In an opinion issued last Thursday, August 6, the Federal Circuit affirmed the Patent Trial and Appeal Board’s decision to invalidate a claim of a pedometer patent (US number 6,434,212).
The patent covers technology including a step counter, a wearable receiver, and a data processor designed to calculate metrics such as distance travelled and speed.
FitBit filed a petition at the PTAB for inter partes review (IPR) of claims 2, 5, and 6 of the ‘212 patent in 2017.
The sports devices manufacturer unsuccessfully argued that claims 2 and 5 of the patent were obvious in light of a US patent referred to as ‘Amano’ (number 6,241,684).

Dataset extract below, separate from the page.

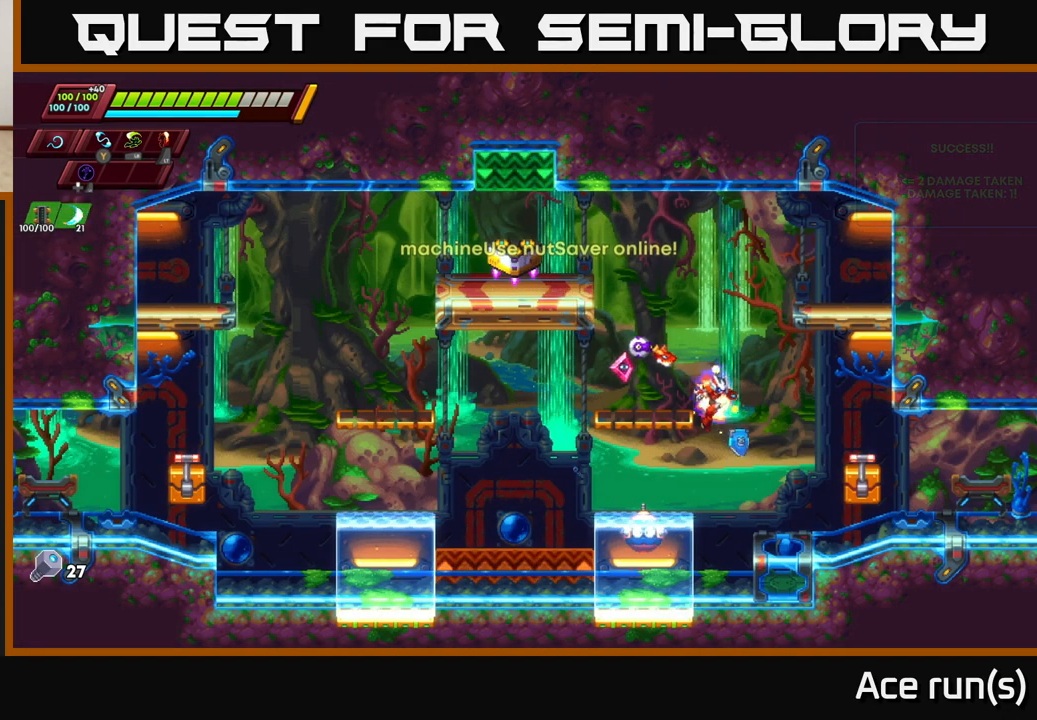
{"buttons": [], "left_stick": "right", "right_stick": "center", "events": [[133, "A", "up"], [150, "R2", "up"]]}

But the PTAB did invalidate claim 6 as obvious in light of Amano, in combination with another US patent known as ‘Kato’ (number 5,033,013).
Blackbird appealed this element of the decision to the Federal Circuit, arguing that Kato does not disclose a “data processor programmed to calculate a distance travelled by multiplying a number of steps counted by a stride length”.
According to Blackbird, the PTAB was obligated to explain why a person of ordinary skill in the art would have used a particular equation, cited in Kato, for calculating distance.
Blackbird claimed that the PTAB had “worked backward, with knowledge of the claimed invention, to modify the reference in such a way so as to arrive at the claimed invention”.
But the Federal Circuit disagreed, and backed the PTAB’s original conclusion that a person of ordinary skill in the art would have arrived at the claimed invention on the bases of the Amano/Kato combination.
It is another Federal Circuit defeat for Blackbird after the company was ordered to pay attorneys’ fees for its “ frivolous” litigation last December.
The Federal Circuit, on that occasion, held that Blackbird put forward “meritless” infringement claims in a lawsuit against Health In Motion and Leisure Fitness Equipment.
Blackbird was ordered to pay $363,243 to cover the defendants’ attorney fees and expenses.